In that case, could the current measurement not be started and running constantly in the "background"? We don't need to actually start it only when we care about the samples right?

That was my first thought. WIP. :)

[bjarki-andreasen]

Also, we could write a zephyr sample application which uses an on-board ADC for power measurement, our own "in-house" power probe firmware :)

it is difficult, for power measurement, we need some additional circuits, now only lpcxpresso55s36 has such circuits on board

We have devicetree models like voltage-divider, I would think we could add shunt-resistor or current-shunt-resistor or something to convert voltage to current :) some boards do have shunt resistors, or at least a very obvious jumper to replace with shunt resistor

[gbarkadiusz]

Also, we could write a zephyr sample application which uses an on-board ADC for power measurement, our own "in-house" power probe firmware :)
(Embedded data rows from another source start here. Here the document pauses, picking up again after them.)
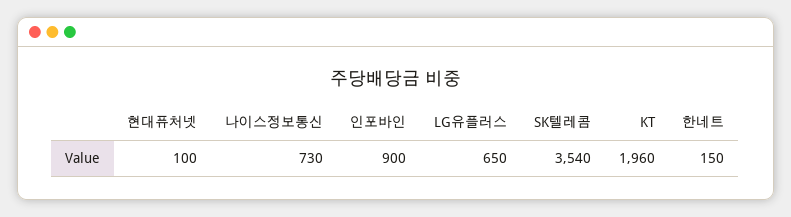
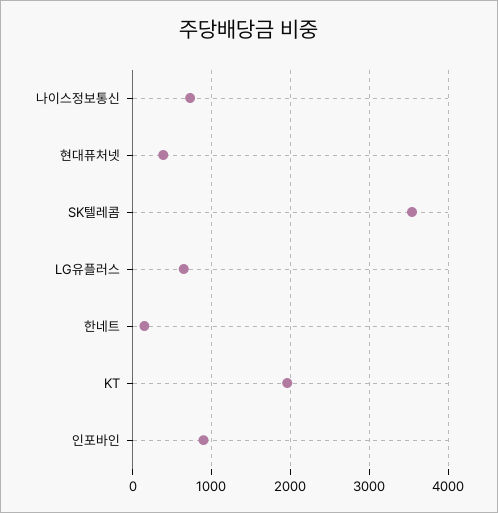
  {
-   "현대퓨처넷": 100,
+   "현대퓨처넷": 400,
    "나이스정보통신": 730,
    "인포바인": 900,
    "LG유플러스": 650,
    "SK텔레콤": 3540,
    "KT": 1960,
    "한네트": 150
  }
it is difficult, for power measurement, we need some additional circuits, now only lpcxpresso55s36 has such circuits on board

We have devicetree models like voltage-divider, I would think we could add shunt-resistor or current-shunt-resistor or something to convert voltage to current :) some boards do have shunt resistors, or at least a very obvious jumper to replace with shunt resistor

The problem is rather, the adc is not working in low power state.

[bjarki-andreasen]

Also, we could write a zephyr sample application which uses an on-board ADC for power measurement, our own "in-house" power probe firmware :)

it is difficult, for power measurement, we need some additional circuits, now only lpcxpresso55s36 has such circuits on board

We have devicetree models like voltage-divider, I would think we could add shunt-resistor or current-shunt-resistor or something to convert voltage to current :) some boards do have shunt resistors, or at least a very obvious jumper to replace with shunt resistor

The problem is rather, the adc is not working in low power state.

The https://www.nxp.com/docs/en/user-manual/UM11673.pdf is a standalone device, so it will be running a completely different firmware than the DUT, its not measuring itself :)

By on-board, I at least mean ADC on separate device used as probe, not ADC on the same board, that would be really challenging, especially since ADCs are not exactly the least power hungry peripherals themselves.